I admit to having no personal connection with the events described at all, but I remember being very moved when we visited Belfast a couple of years ago and spent an afternoon in the museum which had at the time an exhibition detailing the history you describe. I have absolutely no personal connection with this situation, apart from as a bewildered and uncomprehending onlooker, but I too was very struck by the phrase ‘no victim of the troubles is denied his or her moment of acknowledgement regardless of affiliation or history. But I am already very grateful to the authors for providing a resource that allows me to begin to form an understanding of a tremendously complex and bloody situation that not only raged for a long time on the very doorstep of my own homeland – and in which my country was explicitly involved – but which swallowed up friends and relatives of my own friends and relatives. Thornton said that he and the other authors were opposed to any potential governmental involvement in the reprinting of the book as it would "leave it open to political influence". It is not really journalism, though it has been compiled by four journalists who may, collectively, have just written the book of their career" and that "There is not space to do justice to the scholarly comprehensiveness, the magisterial evenhandedness or the moral integrity of this astonishing book.

The names of those killed during the Troubles and listed in Lost Lives are also read out every year at the Unitarian Church in Dublin. It is a fitting tribute to the relentless monstrosity of those years but not a comfortable read at all.more compassionate, I feel, because no victim of the troubles is denied his or her moment of acknowledgement regardless of affiliation or history. There is something so powerful about a Reference Book, something about setting criteria, making a record and aiming for completeness. It was a puzzling suggestion: their production company, Doubleband Films, has an immense creative reputation, but how could a book with no narrative be turned into a film? There are parts which will shock but hopefully the film will underline the message that there mustn't be any more lives lost to the Troubles here. In most cases it was obvious who should be included, but there were scores of doubtful cases over which we debated and agonised for many hours.

Inspired by the book of the same name, LOST LIVES was written over seven years by five journalists, it is a book that uniquely records the circumstances of every single death in the conflict. Probably because we were all so young we just took it for granted that’s what happened and I was surprised in away how much Susan McKay’s book affected me. But such is the variety of accounts and of perspectives in the literature surrounding the troubles that something like Lost Lives is extremely useful, even if only for keeping track of where the events and people described intersect.

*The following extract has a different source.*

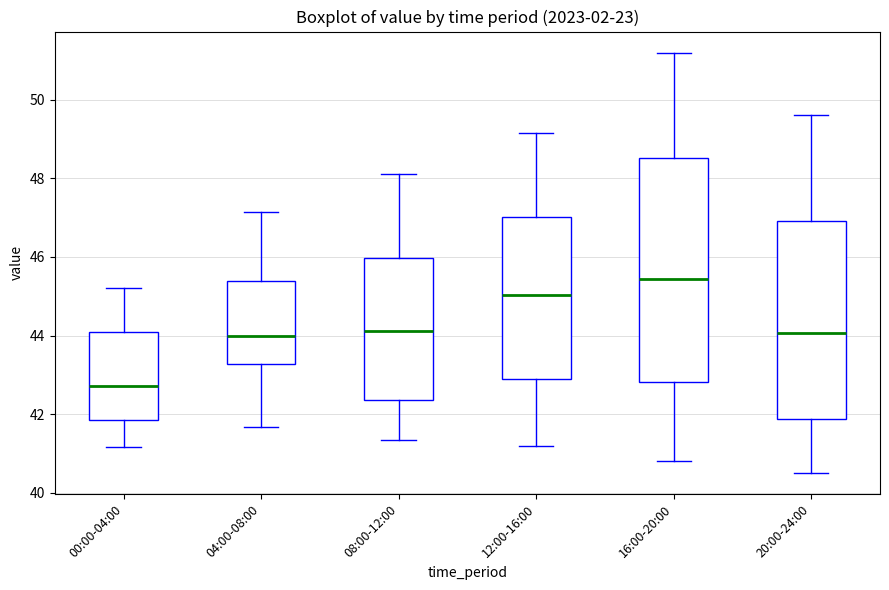

Where does the median line of the box for 12:00-16:00 sit on the y-axis? The values are not printed on the chart, so give them approximately, as read against the axis.

45.0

David McKittrick, Seamus Kelters, Brian Feeney and Chris Thornton are four people from very different backgrounds, all with a strong connection to the events in Northern Ireland, and they have succeeded in what to many would be an insurmountable task.The 3,638 names do not appear at the tap of a screen, they come instead in a tome of 1,630 tightly printed pages. David McKittrick has been the Ireland correspondent of The Independent since 1986 and was named correspondent of the year in 1999 by BBC2's What the Papers Say.

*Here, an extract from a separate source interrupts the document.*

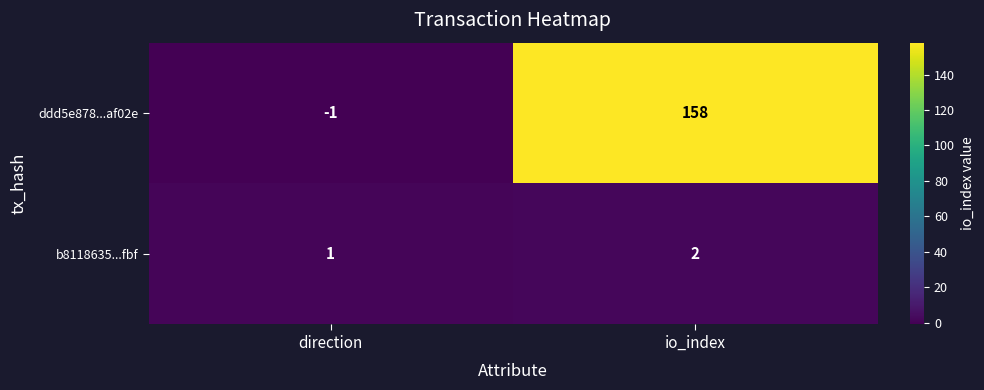

Which category has the lowest value in the ddd5e878...af02e series?

direction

When Grace saves his life in a kayaking accident - if it was an accident - and Evan's troubled son arrives to stay, all three are drawn together in a way that forces a reckoning with their personal traumas and draws them back into society. The "jolting contrast" of the dialogue and imagery is noted with the "enduring beauty of the Irish landscape" set against "todays gleamingly secure pleasure palaces, built after civil war was replaced by something like peace". The information detailed includes the "name, date of death, location, profession, religion, age and marital status, together with a brief summary of the circumstances of the particular death".

To calculate the overall star rating and percentage breakdown by star, we don’t use a simple average. Collectively, they provide a renewed sense of just how widespread and all-consuming the Troubles were, how they caught up combatants and civilians, young and old alike. The film-makers create jolting contrast: the enduring beauty of the Irish landscape, against today’s gleamingly secure pleasure palaces, built after civil war was replaced by something like peace.

Asda Great Deal

Free UK shipping. 15 day free returns.
Community Updates
*So you can easily identify outgoing links on our site, we've marked them with an "*" symbol. Links on our site are monetised, but this never affects which deals get posted. Find more info in our FAQs and About Us page.